* [Task objective]: In how many lines of the records below does the word "linejoin" appear? Answer with the number alone.

* [Task data]:
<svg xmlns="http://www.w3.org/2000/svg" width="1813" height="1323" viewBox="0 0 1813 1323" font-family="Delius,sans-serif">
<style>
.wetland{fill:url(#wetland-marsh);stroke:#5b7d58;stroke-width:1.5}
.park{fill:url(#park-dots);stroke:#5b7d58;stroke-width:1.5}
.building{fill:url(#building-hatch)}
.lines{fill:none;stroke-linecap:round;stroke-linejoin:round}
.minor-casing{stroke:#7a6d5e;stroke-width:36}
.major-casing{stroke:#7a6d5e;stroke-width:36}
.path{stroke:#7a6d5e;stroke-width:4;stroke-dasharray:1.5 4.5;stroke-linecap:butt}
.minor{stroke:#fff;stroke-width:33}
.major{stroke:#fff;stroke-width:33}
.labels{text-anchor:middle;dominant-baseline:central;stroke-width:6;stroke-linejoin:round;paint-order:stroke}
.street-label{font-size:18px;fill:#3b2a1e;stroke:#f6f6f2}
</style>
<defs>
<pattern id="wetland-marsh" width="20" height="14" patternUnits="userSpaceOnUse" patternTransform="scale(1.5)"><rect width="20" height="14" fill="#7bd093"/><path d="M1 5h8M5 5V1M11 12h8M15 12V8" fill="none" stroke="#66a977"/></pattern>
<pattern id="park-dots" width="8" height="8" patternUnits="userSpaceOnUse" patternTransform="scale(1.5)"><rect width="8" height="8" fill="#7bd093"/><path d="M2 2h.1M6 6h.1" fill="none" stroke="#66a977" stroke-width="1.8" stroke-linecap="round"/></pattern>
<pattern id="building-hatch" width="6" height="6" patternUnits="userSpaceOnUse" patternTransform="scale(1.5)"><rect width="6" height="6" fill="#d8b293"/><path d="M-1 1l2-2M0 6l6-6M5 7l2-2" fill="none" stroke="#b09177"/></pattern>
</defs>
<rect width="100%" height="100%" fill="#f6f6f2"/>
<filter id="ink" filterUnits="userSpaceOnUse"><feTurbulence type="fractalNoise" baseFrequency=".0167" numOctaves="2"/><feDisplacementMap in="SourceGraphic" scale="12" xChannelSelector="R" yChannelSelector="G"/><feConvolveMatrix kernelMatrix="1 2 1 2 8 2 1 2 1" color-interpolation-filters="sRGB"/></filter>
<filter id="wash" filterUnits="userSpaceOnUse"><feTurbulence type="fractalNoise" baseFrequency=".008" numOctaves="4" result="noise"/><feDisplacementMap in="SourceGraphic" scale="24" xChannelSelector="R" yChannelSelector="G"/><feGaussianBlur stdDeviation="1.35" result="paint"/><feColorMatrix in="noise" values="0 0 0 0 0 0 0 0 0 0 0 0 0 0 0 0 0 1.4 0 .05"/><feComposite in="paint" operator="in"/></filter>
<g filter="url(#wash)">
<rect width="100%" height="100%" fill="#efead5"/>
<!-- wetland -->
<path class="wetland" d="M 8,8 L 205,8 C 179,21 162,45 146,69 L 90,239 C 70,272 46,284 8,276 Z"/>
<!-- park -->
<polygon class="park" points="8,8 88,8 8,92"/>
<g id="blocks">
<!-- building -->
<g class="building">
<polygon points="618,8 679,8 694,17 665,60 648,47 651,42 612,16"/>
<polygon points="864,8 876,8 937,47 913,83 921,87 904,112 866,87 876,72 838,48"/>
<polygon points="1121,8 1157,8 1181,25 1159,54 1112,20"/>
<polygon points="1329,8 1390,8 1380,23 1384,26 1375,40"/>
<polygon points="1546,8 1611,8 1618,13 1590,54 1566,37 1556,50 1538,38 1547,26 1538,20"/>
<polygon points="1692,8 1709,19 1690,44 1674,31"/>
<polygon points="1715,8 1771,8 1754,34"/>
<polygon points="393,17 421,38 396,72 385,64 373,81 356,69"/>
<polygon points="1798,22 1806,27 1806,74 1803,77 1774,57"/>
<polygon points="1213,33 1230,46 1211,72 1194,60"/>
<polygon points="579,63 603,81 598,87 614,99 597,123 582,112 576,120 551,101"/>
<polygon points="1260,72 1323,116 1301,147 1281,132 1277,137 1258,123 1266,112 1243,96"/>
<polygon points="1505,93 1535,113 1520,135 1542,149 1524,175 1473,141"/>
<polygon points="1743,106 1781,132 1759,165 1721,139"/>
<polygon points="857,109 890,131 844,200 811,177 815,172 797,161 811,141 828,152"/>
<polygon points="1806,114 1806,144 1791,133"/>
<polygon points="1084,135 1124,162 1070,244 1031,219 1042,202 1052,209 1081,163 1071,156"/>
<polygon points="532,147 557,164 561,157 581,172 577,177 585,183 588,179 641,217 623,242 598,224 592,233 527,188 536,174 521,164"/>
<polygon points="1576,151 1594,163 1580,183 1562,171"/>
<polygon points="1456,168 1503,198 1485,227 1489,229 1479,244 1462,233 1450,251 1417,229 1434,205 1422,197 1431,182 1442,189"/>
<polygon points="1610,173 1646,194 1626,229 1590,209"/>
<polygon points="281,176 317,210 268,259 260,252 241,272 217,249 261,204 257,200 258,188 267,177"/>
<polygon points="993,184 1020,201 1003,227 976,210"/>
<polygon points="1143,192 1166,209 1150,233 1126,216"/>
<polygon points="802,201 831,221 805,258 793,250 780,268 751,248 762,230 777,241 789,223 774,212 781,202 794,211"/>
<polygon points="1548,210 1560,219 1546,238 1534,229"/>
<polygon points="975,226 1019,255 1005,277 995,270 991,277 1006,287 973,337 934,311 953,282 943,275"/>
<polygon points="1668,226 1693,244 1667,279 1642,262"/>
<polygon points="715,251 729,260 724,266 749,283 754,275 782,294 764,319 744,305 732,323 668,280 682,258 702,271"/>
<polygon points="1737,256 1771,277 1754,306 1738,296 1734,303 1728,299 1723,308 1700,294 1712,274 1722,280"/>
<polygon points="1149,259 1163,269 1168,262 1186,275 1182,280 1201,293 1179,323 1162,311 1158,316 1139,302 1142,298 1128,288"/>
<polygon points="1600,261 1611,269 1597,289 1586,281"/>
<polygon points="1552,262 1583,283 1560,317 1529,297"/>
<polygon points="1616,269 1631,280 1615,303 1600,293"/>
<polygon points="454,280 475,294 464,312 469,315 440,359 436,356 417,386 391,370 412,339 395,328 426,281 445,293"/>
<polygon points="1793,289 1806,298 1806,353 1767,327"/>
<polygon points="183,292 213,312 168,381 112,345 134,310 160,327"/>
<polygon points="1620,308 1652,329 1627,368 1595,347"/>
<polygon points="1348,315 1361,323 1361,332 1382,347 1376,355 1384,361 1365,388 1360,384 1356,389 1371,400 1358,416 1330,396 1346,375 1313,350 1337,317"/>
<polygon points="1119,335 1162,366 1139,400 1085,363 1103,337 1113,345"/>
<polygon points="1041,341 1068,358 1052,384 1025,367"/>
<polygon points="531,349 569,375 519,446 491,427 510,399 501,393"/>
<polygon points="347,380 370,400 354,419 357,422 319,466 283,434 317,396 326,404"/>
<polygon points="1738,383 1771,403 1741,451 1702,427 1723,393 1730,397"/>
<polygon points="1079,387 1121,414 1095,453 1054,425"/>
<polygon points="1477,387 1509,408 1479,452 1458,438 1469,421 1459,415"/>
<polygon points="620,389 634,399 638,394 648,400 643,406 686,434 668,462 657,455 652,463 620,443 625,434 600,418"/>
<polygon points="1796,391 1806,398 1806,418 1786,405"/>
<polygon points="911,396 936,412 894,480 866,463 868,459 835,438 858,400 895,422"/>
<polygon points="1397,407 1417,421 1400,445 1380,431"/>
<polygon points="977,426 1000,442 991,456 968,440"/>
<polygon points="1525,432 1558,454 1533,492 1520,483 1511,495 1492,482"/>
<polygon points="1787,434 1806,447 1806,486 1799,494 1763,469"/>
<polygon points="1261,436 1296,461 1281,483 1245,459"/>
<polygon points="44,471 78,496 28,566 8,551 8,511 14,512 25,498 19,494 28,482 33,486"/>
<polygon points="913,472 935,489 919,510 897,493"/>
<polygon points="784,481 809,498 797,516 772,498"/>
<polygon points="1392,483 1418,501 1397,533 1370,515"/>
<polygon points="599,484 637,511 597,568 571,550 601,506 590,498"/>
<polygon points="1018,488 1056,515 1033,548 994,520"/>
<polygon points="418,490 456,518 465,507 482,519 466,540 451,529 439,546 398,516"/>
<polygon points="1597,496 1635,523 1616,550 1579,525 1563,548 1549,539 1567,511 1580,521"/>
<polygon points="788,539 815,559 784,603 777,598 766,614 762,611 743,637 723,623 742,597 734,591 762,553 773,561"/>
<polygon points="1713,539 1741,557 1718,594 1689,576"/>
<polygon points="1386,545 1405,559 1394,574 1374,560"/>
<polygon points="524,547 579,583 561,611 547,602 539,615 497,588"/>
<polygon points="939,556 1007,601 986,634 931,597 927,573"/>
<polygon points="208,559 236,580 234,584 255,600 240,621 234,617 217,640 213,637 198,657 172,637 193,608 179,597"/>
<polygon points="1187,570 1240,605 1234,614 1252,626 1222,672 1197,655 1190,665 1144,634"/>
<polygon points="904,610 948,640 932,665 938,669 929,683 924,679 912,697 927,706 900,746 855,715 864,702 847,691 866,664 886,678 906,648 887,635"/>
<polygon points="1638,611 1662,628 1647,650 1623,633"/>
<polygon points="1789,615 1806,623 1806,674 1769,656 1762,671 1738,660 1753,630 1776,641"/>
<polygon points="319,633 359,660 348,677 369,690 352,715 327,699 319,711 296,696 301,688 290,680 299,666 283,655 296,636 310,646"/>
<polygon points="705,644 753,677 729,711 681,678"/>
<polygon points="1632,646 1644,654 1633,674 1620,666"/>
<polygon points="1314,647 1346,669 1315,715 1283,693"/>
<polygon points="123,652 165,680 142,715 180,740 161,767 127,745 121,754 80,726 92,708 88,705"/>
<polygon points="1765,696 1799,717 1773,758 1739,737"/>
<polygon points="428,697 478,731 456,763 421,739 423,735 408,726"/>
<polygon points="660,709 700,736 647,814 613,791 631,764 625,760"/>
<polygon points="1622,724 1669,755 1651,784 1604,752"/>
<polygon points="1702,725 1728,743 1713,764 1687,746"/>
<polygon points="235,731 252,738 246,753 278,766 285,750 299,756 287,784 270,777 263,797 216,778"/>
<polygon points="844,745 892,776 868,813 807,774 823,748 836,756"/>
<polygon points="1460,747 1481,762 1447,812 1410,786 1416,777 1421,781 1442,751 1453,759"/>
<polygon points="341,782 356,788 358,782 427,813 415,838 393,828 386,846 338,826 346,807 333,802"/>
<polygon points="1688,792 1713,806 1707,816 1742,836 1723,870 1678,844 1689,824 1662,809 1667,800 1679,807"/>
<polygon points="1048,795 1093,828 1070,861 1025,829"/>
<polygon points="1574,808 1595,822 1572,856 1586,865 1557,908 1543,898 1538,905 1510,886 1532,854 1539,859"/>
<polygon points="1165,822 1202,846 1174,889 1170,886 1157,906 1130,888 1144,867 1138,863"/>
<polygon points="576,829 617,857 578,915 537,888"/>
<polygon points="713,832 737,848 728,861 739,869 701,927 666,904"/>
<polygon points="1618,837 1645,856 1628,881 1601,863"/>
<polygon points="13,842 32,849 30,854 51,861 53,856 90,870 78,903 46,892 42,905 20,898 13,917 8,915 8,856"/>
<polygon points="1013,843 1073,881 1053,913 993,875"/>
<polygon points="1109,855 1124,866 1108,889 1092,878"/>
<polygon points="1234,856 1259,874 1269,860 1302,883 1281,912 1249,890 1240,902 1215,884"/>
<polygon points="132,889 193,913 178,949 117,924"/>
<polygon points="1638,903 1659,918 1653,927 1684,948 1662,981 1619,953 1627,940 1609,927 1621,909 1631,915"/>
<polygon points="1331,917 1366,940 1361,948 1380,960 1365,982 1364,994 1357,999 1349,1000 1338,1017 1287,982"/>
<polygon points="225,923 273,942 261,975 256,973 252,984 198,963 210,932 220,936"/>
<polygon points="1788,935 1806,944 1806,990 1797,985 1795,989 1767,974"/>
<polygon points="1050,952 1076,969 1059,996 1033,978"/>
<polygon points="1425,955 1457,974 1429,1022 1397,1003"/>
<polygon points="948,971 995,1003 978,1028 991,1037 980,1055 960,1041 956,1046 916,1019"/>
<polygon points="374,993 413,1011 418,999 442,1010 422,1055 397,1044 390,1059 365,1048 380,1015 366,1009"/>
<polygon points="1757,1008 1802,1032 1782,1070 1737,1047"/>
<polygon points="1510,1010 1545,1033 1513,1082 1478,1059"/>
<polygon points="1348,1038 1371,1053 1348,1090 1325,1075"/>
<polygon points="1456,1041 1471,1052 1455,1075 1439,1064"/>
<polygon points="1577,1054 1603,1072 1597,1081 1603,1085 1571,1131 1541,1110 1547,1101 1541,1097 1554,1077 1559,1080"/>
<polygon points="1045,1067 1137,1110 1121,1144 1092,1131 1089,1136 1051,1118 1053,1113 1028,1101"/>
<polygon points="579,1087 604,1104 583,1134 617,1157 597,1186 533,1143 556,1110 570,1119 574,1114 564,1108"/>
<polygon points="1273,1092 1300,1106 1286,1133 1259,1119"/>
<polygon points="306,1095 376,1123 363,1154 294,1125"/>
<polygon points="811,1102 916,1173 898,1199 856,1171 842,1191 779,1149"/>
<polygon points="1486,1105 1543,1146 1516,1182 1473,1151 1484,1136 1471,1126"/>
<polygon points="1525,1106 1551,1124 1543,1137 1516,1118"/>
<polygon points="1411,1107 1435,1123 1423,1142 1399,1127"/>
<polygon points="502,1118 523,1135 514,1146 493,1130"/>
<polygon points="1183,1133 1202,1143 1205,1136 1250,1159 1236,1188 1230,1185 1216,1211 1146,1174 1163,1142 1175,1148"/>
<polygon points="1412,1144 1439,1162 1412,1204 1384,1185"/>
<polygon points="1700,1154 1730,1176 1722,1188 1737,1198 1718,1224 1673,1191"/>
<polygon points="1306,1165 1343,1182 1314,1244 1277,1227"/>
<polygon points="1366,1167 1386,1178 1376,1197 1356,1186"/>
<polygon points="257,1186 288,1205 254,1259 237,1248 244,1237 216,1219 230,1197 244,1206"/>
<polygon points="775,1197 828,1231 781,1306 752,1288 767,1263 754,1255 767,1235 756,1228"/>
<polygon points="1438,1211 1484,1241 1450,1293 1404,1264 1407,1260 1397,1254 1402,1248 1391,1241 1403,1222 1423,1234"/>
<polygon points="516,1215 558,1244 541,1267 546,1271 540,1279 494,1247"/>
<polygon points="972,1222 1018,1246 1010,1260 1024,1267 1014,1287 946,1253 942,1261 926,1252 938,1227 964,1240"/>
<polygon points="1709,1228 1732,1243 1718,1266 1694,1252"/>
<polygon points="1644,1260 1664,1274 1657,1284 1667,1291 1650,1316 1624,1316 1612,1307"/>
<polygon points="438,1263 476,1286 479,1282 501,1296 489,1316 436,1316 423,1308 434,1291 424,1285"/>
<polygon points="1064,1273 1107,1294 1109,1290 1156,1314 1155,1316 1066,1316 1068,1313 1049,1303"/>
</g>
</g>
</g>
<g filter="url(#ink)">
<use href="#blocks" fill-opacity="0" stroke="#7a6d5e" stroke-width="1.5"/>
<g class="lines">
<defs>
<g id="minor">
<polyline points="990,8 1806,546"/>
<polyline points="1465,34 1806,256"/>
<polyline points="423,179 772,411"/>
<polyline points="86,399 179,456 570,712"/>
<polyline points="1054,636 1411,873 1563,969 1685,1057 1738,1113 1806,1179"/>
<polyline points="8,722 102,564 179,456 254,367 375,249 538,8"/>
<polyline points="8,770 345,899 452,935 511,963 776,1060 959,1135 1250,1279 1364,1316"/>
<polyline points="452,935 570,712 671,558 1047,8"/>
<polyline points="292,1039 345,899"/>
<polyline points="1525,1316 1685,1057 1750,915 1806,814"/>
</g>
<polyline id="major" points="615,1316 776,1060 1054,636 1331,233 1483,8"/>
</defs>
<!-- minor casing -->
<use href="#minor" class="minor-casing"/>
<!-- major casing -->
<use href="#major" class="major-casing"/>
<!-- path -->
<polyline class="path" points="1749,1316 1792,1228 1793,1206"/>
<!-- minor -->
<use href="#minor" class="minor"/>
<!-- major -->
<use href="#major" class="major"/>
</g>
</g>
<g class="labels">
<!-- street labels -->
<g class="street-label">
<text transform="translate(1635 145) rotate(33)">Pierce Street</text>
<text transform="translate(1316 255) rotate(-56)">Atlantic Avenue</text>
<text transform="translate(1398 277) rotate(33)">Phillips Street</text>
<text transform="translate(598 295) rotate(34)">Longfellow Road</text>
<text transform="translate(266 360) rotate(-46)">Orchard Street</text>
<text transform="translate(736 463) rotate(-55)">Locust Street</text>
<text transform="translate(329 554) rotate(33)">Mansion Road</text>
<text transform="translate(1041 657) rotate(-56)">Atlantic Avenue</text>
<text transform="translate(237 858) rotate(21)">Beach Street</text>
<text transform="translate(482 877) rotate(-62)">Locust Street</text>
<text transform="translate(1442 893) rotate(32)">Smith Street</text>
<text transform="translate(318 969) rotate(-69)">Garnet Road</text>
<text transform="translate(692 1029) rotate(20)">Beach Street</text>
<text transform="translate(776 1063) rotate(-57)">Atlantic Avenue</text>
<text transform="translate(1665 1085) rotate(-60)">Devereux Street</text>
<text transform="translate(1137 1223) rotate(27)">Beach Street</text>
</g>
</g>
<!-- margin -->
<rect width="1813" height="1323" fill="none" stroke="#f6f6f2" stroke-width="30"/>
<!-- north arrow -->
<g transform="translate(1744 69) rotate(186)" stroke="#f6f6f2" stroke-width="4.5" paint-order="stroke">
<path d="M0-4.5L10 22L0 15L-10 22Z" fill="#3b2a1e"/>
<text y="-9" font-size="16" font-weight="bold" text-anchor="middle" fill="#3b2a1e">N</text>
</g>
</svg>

* [Solution]: 2